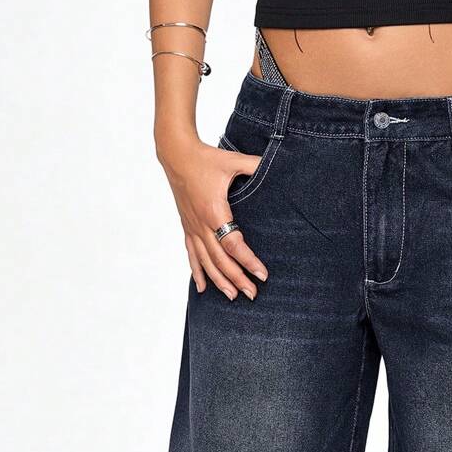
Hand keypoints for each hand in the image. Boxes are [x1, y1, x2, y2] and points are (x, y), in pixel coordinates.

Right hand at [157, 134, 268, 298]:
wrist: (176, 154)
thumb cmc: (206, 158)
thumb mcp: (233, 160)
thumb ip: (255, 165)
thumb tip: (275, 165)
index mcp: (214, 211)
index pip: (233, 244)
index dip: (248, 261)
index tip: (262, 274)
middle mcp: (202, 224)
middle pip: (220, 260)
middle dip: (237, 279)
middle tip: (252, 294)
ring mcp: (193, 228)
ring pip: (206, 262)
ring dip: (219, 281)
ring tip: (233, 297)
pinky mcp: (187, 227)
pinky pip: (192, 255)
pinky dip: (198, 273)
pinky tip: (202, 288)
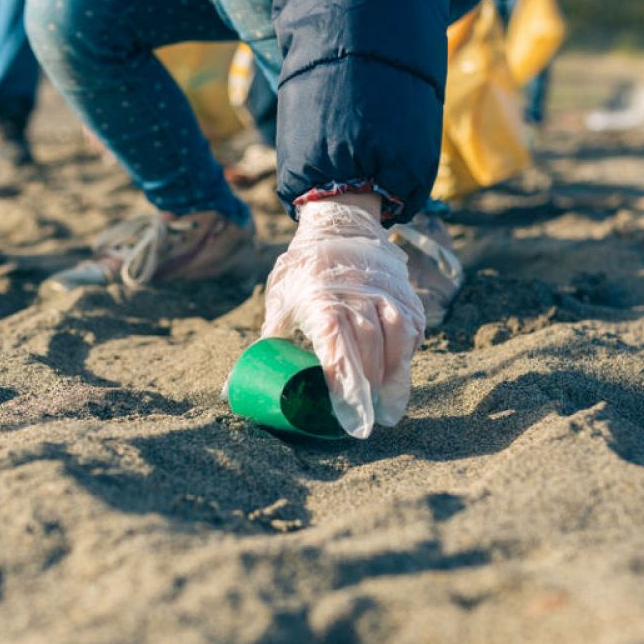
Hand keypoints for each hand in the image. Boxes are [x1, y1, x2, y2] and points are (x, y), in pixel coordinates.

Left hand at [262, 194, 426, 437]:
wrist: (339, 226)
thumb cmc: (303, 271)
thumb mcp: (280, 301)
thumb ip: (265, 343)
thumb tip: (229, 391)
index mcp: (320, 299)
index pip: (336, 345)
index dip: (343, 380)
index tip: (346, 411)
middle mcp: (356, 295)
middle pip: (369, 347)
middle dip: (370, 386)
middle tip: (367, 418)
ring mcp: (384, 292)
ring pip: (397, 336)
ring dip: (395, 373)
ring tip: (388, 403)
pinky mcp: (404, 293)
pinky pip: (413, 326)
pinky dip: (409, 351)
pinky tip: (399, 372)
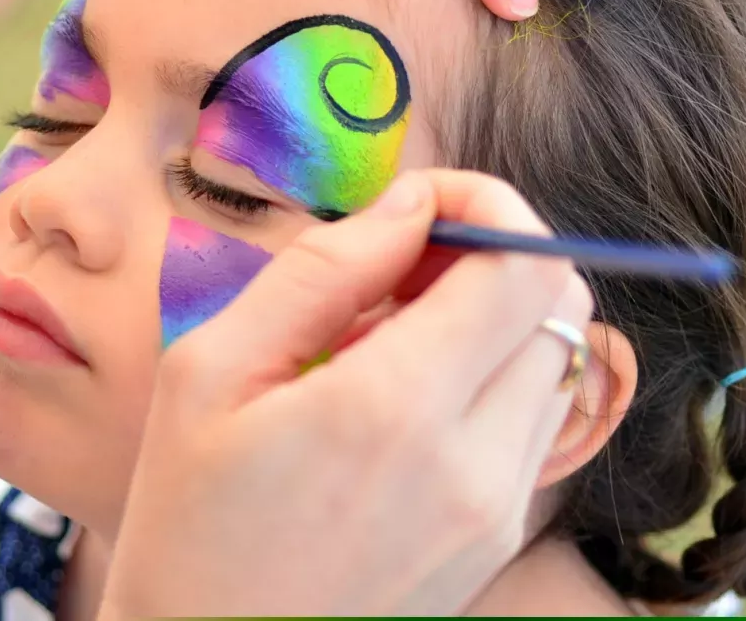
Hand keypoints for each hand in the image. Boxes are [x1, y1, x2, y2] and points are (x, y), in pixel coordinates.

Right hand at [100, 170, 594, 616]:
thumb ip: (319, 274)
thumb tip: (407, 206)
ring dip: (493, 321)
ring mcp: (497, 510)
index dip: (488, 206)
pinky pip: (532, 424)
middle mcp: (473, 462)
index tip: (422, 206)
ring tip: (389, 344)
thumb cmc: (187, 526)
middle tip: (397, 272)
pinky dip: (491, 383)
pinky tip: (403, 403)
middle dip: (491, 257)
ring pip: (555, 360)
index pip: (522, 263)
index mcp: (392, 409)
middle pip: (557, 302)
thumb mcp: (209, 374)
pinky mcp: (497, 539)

************

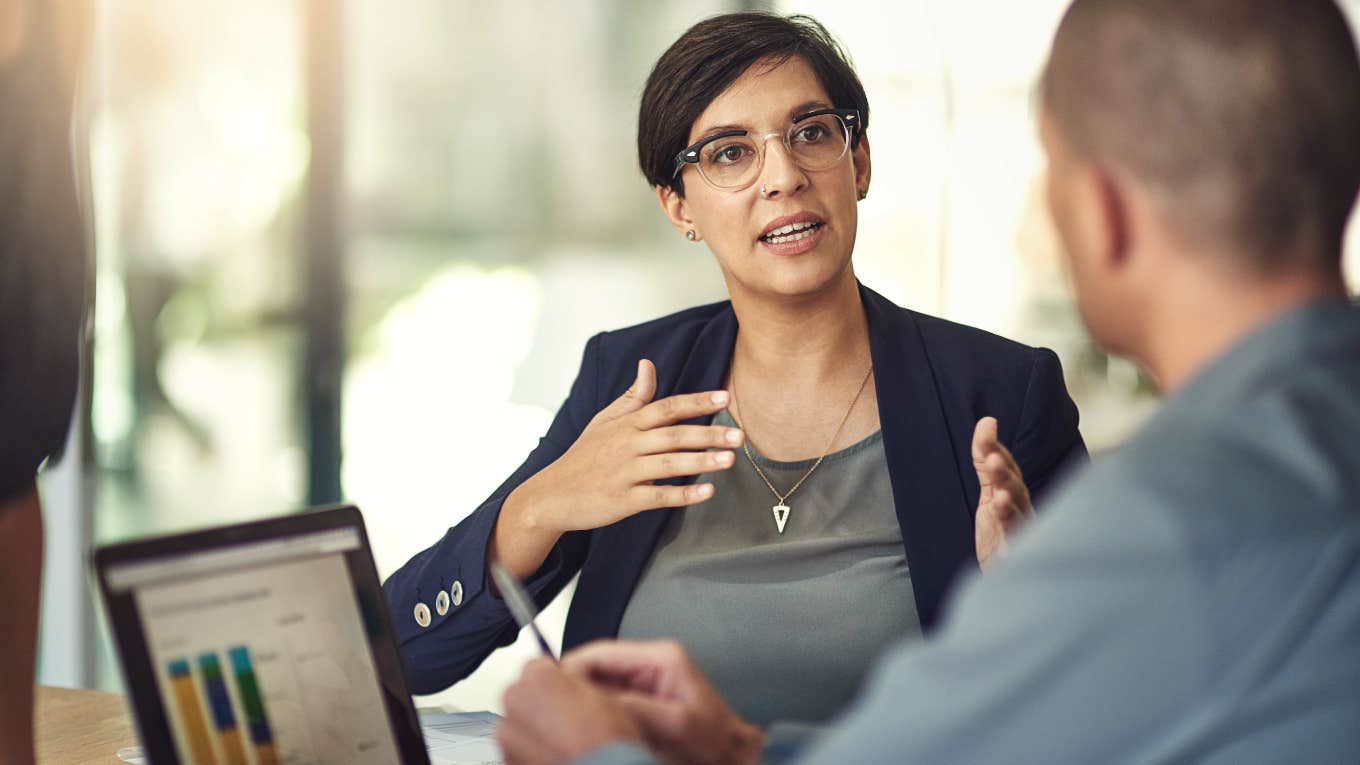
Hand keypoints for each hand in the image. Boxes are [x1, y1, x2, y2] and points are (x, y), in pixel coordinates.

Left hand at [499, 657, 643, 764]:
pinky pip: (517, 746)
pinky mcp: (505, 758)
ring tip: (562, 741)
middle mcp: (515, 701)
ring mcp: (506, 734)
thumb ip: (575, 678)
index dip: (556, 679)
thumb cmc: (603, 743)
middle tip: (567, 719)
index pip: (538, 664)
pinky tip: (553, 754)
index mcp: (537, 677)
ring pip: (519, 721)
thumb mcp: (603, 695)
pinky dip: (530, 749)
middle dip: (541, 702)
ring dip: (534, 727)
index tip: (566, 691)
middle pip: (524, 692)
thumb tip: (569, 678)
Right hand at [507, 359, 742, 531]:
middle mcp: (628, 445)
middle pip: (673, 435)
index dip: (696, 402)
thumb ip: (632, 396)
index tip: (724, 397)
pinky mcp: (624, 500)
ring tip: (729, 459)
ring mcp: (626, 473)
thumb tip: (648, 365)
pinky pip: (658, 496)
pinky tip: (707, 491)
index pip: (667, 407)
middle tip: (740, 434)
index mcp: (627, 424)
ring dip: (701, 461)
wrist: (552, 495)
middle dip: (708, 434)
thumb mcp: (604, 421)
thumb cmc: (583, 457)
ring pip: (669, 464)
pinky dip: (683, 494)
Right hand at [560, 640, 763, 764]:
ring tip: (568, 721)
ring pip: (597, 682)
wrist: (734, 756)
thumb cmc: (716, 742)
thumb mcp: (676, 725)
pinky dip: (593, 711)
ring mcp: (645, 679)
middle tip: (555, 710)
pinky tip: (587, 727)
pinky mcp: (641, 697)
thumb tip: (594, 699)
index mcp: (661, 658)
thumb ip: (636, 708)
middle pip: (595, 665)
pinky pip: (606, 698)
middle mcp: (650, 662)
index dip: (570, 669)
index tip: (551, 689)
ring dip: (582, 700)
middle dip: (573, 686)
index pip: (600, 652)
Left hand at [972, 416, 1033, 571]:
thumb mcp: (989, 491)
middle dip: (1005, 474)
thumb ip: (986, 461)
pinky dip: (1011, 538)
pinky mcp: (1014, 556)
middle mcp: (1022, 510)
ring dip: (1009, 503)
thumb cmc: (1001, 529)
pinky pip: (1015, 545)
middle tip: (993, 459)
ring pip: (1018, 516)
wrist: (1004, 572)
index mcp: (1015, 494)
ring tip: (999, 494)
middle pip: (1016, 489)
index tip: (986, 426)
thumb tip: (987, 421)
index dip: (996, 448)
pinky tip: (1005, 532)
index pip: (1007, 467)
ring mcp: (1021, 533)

************

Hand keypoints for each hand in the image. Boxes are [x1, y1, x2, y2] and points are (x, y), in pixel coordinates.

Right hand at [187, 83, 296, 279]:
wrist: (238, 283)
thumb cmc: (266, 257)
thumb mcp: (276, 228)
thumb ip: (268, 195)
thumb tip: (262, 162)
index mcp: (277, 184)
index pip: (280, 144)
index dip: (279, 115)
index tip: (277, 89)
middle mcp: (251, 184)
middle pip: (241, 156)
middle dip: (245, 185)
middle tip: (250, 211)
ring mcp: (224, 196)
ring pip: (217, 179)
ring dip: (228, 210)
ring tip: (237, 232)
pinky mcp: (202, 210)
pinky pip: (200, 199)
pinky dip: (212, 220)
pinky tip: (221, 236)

************

**WHAT IS EXPECTED:** The word "Left" appears in how many lines of the data? Answer with only the number.

**REPLY:** 3